With changing attitudes and technology advances making us increasingly aware of our health and wellness we are realising the spaces we work in should cater more to these needs. Biophilia is the innate human attraction to nature and natural processes, it recognises that we as humans are a part of nature, not apart from nature and we are at our best when in natural environments.
Introducing biophilia into your workplace design has been demonstrated through research to have significant physiological and physical benefits. Health benefits span to including the ability to reduce stress whilst physiologically it has been said to increase productivity, creativity and general feelings of well-being.
How to incorporate biophilia design into your workplace:
Maximise natural light
Sunlight has a huge impact on health and general well-being in the workplace, helping to regulate the body’s sleeping patterns and circadian rhythms. Modern workplace design allows for the optimisation of spaces with a more human centric focus, open plan work environments and we often see the placement of cellular offices and meetings rooms near the core of the floorplate, allowing for large, open plan desking around the perimeter closer to glazing, allowing natural light to flood spaces where most people will be working.
Planting and greenery
Simply adding greenery in the form of indoor plants can have major positive benefits for employees and enable them to feel more in tune with nature. Incorporating plants into your offices is said to enhance employee performance on memory retention, improve work retention rates, deter illness and promote clean-air breathing.

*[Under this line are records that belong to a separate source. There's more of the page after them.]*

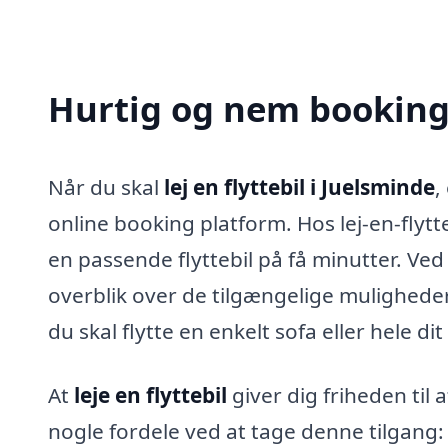
Hurtig og nem booking a
Når du skal
lej en flyttebil i Juelsminde
,
online booking platform. Hos lej-en-flytte
en passende flyttebil på få minutter. Ved 
overblik over de tilgængelige muligheder
du skal flytte en enkelt sofa eller hele dit
At
leje en flyttebil
giver dig friheden til 
nogle fordele ved at tage denne tilgang:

Your staff will be able to enjoy natures beauty and feel more connected to the outside world whilst at work, ultimately leading to happier and healthier employees. Additionally an office with vibrant greenery conveys a positive and engaging brand image to your visitors.
If real planting isn’t an option then there are indirect connections to be made with nature when you incorporate man-made objects and features that mimic natural forms, patterns, materials, colour or textures. This is known as biomimicry. Naturally occurring aesthetics have an intrinsic ability to create both complexity and order whilst also being visually stimulating. The repetitive patterns we see in nature are referred to as ‘fractals’ – which are the geometric figures and shapes that repeat at increasingly fine magnifications to make up the same character as the whole. Human visual systems have adapted to efficiently process fractals with ease and they have been found to have a profoundly calming impact. The inclusion of these patterns and textures in your workplace will create a harmonious working environment and allow your staff to better contribute to your organisational goals.